Hygiene ist ganz wichtig
Viele glauben, den gefürchteten Reisedurchfall kann man ausschließlich durch leichtfertiges Essen und Trinken in exotischen Ländern bekommen. Man weiß heute: Allein durch den Kontakt mit verseuchtem Wasser kann man schlimme Durchfälle bekommen, da minimale Spuren des Wassers beim Schwimmen immer wieder durch den Mund in den Körper gelangen. Verschmutztes Wasser führt aber auch oft zu Hauterkrankungen und zu Wurmerkrankungen.
Wie kann man sich nun vor derart unliebsamen Urlaubsüberraschungen schützen? Ganz einfach: Sie müssen sich vor einer Reise genau bei Hygiene- und Tropen-Instituten, bei seriösen Tourismus-Organisationen und Autofahrer-Clubs erkundigen, wo das Wasser, wo Strände und Buchten empfehlenswert sind. In jedem Fall sollte man Badeorte bevorzugen, deren Küsten und Strände saniert sind. Lassen Sie sich nicht von traumhaften Urlaubsfotos in Prospekten verleiten.

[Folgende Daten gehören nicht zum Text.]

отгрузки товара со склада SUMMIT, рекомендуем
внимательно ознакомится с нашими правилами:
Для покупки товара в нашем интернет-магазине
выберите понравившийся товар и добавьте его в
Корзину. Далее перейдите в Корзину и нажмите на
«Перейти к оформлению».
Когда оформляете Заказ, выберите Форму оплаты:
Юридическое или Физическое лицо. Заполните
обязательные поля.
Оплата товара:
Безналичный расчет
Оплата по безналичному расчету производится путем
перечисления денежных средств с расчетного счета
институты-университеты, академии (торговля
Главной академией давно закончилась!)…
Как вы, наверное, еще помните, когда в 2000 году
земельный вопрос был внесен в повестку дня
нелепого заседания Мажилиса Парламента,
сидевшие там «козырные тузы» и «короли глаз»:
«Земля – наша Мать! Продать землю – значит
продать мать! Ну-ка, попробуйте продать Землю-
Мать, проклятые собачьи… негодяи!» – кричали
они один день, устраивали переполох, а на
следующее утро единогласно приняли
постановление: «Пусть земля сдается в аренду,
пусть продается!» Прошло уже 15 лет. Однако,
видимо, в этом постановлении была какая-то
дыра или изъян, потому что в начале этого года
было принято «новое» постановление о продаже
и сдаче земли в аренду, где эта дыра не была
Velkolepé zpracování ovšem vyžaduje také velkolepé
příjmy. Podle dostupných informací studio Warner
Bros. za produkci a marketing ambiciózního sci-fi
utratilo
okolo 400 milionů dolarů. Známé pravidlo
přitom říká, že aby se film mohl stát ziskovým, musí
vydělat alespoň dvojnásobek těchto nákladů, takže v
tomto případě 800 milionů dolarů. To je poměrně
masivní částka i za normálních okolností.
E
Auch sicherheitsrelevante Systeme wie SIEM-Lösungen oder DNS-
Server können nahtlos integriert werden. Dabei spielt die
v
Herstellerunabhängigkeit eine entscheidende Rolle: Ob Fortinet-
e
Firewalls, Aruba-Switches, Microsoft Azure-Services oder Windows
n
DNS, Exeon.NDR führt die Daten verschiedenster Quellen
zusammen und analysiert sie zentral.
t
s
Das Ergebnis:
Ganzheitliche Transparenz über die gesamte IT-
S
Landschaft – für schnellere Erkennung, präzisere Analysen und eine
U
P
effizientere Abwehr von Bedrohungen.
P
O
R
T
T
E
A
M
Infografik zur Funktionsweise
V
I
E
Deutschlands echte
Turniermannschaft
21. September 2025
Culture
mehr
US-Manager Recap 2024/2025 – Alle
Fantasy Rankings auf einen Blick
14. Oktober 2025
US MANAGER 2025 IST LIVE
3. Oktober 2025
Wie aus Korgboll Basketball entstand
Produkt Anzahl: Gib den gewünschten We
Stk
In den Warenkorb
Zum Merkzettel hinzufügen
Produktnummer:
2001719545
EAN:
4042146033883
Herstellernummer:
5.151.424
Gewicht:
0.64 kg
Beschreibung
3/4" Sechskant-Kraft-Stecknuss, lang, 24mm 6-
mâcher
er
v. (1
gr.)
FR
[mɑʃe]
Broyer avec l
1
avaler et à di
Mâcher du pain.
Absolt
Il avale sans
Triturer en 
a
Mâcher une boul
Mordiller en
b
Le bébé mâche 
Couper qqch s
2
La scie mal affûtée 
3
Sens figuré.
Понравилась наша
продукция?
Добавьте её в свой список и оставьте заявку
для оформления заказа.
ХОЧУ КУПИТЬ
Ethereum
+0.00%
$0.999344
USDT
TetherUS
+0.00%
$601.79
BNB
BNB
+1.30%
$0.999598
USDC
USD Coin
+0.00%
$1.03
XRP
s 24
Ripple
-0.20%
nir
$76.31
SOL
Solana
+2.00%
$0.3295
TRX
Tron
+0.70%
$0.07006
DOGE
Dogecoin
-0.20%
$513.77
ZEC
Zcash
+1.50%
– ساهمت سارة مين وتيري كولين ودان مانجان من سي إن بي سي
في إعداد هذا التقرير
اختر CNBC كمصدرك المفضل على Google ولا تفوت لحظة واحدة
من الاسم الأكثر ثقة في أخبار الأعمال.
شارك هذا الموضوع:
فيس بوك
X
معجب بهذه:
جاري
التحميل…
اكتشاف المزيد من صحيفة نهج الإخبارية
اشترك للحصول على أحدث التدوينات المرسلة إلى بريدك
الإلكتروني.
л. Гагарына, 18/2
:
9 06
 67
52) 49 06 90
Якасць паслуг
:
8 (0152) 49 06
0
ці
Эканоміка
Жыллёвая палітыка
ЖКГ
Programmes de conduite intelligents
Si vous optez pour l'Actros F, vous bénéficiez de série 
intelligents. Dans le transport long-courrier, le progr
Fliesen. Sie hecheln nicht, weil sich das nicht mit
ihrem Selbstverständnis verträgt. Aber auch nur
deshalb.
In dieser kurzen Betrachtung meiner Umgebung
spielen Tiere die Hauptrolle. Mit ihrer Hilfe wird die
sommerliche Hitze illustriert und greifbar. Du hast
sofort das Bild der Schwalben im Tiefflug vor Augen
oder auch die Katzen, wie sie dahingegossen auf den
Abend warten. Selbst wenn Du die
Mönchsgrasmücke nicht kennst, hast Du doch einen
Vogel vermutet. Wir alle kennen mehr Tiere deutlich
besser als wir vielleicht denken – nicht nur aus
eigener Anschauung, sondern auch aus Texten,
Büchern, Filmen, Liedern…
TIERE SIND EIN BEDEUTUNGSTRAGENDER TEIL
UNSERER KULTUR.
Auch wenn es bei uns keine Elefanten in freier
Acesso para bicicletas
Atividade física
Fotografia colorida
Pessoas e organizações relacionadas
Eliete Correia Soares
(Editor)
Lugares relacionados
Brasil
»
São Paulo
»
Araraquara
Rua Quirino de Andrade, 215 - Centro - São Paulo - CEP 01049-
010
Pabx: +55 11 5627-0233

Achten Sie aber auch selbst vor Ort auf Ihre Gesundheit: Gehen Sie nach dem Schwimmen im Meer unter die Dusche. Wechseln Sie nasse Badekleidung. Meiden Sie Buchten und Strände, die von streunenden Hunden bevölkert sind. Meiden Sie Gewässer mit sichtbarem Schmutz, auch wenn Einheimische dort baden. Schlucken Sie beim Schwimmen kein Wasser. Kinder sollten mit Sand am Strand nicht den Mund berühren. Und: Gehen Sie Quallen aus dem Weg. Diese können Gifte in die Haut injizieren. Das kann zu Verätzungen und Nervenstörungen führen.